Compact and efficient device that uses chirped mirrors and glass wedges to generate spectral-phase-scanned nonlinear traces that contain redundant data from which the electric field of the pulses can be retrieved with a robust numerical algorithm, thus providing simultaneous pulse measurement and optimized compression without the need of beam splitting or interferometric stability/precision.
The temporal characterization of ultrashort laser pulses is a major challenge for most state-of-the-art sources, in particular when pulses are only a few optical cycles long. Such pulses have large spectral bandwidths and usually exhibit strongly modulated spectral intensities and phases due to the nonlinear spectral broadening processes used to generate them. These characteristics pose difficulties to all pulse measuring techniques available today.

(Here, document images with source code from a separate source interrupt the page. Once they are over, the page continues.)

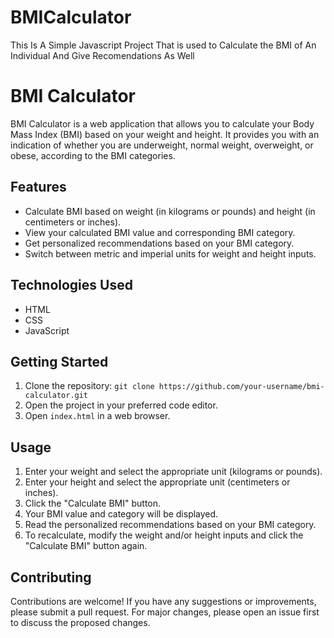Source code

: # BMICalculator
This Is A Simple Javascript Project That is used to Calculate the BMI of An Individual And Give Recomendations As Well

# BMI Calculator

BMI Calculator is a web application that allows you to calculate your Body Mass Index (BMI) based on your weight and height. It provides you with an indication of whether you are underweight, normal weight, overweight, or obese, according to the BMI categories.

## Features

- Calculate BMI based on weight (in kilograms or pounds) and height (in centimeters or inches).
- View your calculated BMI value and corresponding BMI category.
- Get personalized recommendations based on your BMI category.
- Switch between metric and imperial units for weight and height inputs.

## Technologies Used

- HTML
- CSS
- JavaScript

## Getting Started

1. Clone the repository: `git clone https://github.com/your-username/bmi-calculator.git`
2. Open the project in your preferred code editor.
3. Open `index.html` in a web browser.

## Usage

1. Enter your weight and select the appropriate unit (kilograms or pounds).
2. Enter your height and select the appropriate unit (centimeters or inches).
3. Click the "Calculate BMI" button.
4. Your BMI value and category will be displayed.
5. Read the personalized recommendations based on your BMI category.
6. To recalculate, modify the weight and/or height inputs and click the "Calculate BMI" button again.

## Contributing

Contributions are welcome! If you have any suggestions or improvements, please submit a pull request. For major changes, please open an issue first to discuss the proposed changes.
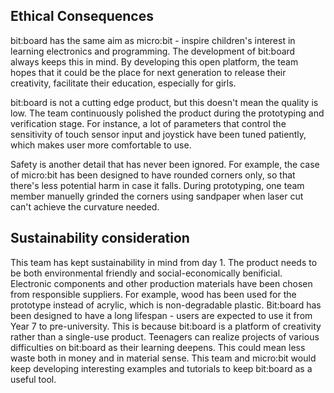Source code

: ## Ethical Consequences

bit:board has the same aim as micro:bit - inspire children's interest in learning electronics and programming. The development of bit:board always keeps this in mind. By developing this open platform, the team hopes that it could be the place for next generation to release their creativity, facilitate their education, especially for girls.  

bit:board is not a cutting edge product, but this doesn't mean the quality is low. The team continuously polished the product during the prototyping and verification stage. For instance, a lot of parameters that control the sensitivity of touch sensor input and joystick have been tuned patiently, which makes user more comfortable to use.  

Safety is another detail that has never been ignored. For example, the case of micro:bit has been designed to have rounded corners only, so that there's less potential harm in case it falls. During prototyping, one team member manuelly grinded the corners using sandpaper when laser cut can't achieve the curvature needed.  


## Sustainability consideration

This team has kept sustainability in mind from day 1. The product needs to be both environmental friendly and social-economically benificial. Electronic components and other production materials have been chosen from responsible suppliers. For example, wood has been used for the prototype instead of acrylic, which is non-degradable plastic. Bit:board has been designed to have a long lifespan - users are expected to use it from Year 7 to pre-university. This is because bit:board is a platform of creativity rather than a single-use product. Teenagers can realize projects of various difficulties on bit:board as their learning deepens. This could mean less waste both in money and in material sense. This team and micro:bit would keep developing interesting examples and tutorials to keep bit:board as a useful tool.
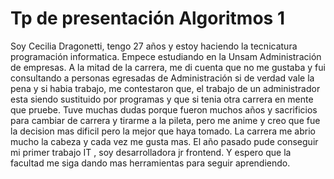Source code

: # Tp de presentación Algoritmos 1


Soy Cecilia Dragonetti, tengo 27 años y estoy haciendo la tecnicatura programación informatica. 
Empece estudiando en la Unsam Administración de empresas. A la mitad de la carrera, me di cuenta que
no me gustaba y fui consultando a personas egresadas de Administración si de verdad vale la pena y 
si habia trabajo, me contestaron que, el trabajo de un administrador esta siendo sustituido por programas y 
que si tenia otra carrera en mente que pruebe. 
Tuve muchas dudas porque fueron muchos años y sacrificios para cambiar de carrera y tirarme a la pileta, pero 
me anime y creo que fue la decision mas dificil pero la mejor que haya tomado. 
La carrera me abrio mucho la cabeza y cada vez me gusta mas. 
El año pasado pude conseguir mi primer trabajo IT , soy desarrolladora jr frontend. Y espero que la facultad me siga dando mas herramientas para seguir aprendiendo.

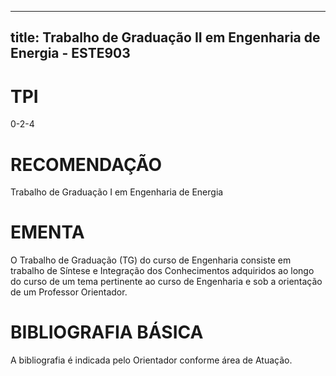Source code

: 
---
title: Trabalho de Graduação II em Engenharia de Energia - ESTE903 
---

# TPI

0-2-4

# RECOMENDAÇÃO

Trabalho de Graduação I em Engenharia de Energia

# EMENTA

O Trabalho de Graduação (TG) do curso de Engenharia consiste em trabalho de Síntese e Integração dos Conhecimentos adquiridos ao longo do curso de um tema pertinente ao curso de Engenharia e sob a orientação de um Professor Orientador.

# BIBLIOGRAFIA BÁSICA

A bibliografia é indicada pelo Orientador conforme área de Atuação.
        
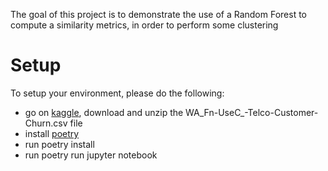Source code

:The goal of this project is to demonstrate the use of a Random Forest to compute a similarity metrics, in order to perform some clustering

# Setup
To setup your environment, please do the following:

* go on [kaggle](https://www.kaggle.com/blastchar/telco-customer-churn?select=WA_Fn-UseC_-Telco-Customer-Churn.csv), download and unzip the WA_Fn-UseC_-Telco-Customer-Churn.csv file
* install [poetry](https://python-poetry.org/docs/)
* run poetry install
* run poetry run jupyter notebook
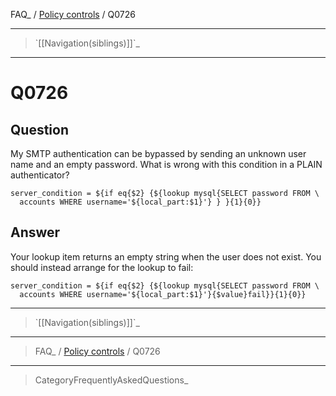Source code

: FAQ\_ / [Policy controls](FAQ/Policy_controls) / Q0726

* * * * *

> \`[[Navigation(siblings)]]\`\_

* * * * *

Q0726
=====

Question
--------

My SMTP authentication can be bypassed by sending an unknown user name
and an empty password. What is wrong with this condition in a PLAIN
authenticator?

    server_condition = ${if eq{$2} {${lookup mysql{SELECT password FROM \
      accounts WHERE username='${local_part:$1}'} } }{1}{0}}

Answer
------

Your lookup item returns an empty string when the user does not exist.
You should instead arrange for the lookup to fail:

    server_condition = ${if eq{$2} {${lookup mysql{SELECT password FROM \
      accounts WHERE username='${local_part:$1}'}{$value}fail}}{1}{0}}

* * * * *

> \`[[Navigation(siblings)]]\`\_

* * * * *

> FAQ\_ / [Policy controls](FAQ/Policy_controls) / Q0726

* * * * *

> CategoryFrequentlyAskedQuestions\_
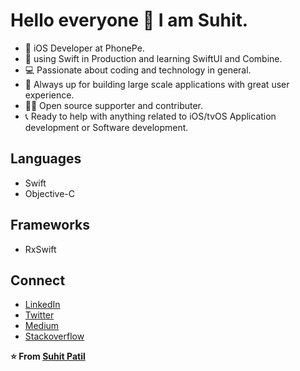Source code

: # Hello everyone 👋 I am Suhit.

- 📱 iOS Developer at PhonePe.
- 🚀 using Swift in Production and learning SwiftUI and Combine.
- 💻 Passionate about coding and technology in general.
- 🎯 Always up for building large scale applications with great user experience.
- 🙌🏻 Open source supporter and contributer.
- 📞 Ready to help with anything related to iOS/tvOS Application development or Software development. 

## Languages
- Swift
- Objective-C

## Frameworks 
- RxSwift

## Connect
- [LinkedIn](https://www.linkedin.com/in/suhitt/) 
- [Twitter](https://twitter.com/suhit_patil)
- [Medium](https://medium.com/@suhit)
- [Stackoverflow](https://stackoverflow.com/users/1570808/suhit-patil)

**⭐️ From [Suhit Patil](https://github.com/suhitp)**

<!--
**suhitp/suhitp** is a ✨ _special_ ✨ repository because its `README.md` (this file) appears on your GitHub profile.

Here are some ideas to get you started:

- 🔭 I’m currently working on ...
- 🌱 I’m currently learning ...
- 👯 I’m looking to collaborate on ...
- 🤔 I’m looking for help with ...
- 💬 Ask me about ...
- 📫 How to reach me: ...
- 😄 Pronouns: ...
- ⚡ Fun fact: ...
-->
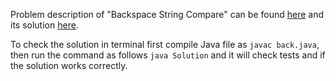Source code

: Problem description of "Backspace String Compare" can be found [here](https://leetcode.com/problems/backspace-string-compare/description/?envType=study-plan&id=algorithm-ii) and its solution [here](https://github.com/aurimas13/Solutions-To-Problems/blob/main/LeetCode/Java%20Solutions/Backspace%20String%20Compare/back.java).

To check the solution in terminal first compile Java file as `javac back.java`, then run the command as follows `java Solution` and it will check tests and if the solution works correctly.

This new method and apparatus can be used as a standalone high-performance pulse compression and characterization system, or can be implemented on already existing optical pulse compressors and/or shapers. It uses the compressor as the diagnostic itself, obviating the need of additional pulse measurement devices. The practical implementation can be very simple compared to other ultrashort pulse diagnostic techniques, and a new algorithm allows retrieving the spectral phase of the pulses in a very robust way and with bandwidth and noise restrictions that are more relaxed compared to other techniques. The device and method have been successfully demonstrated with low-energy few-cycle pulses from laser oscillators and higher-energy pulses from a hollow-fiber and chirped mirror compressor.
This technique and device can find application in all research and industrial environments that use ultrashort laser pulses.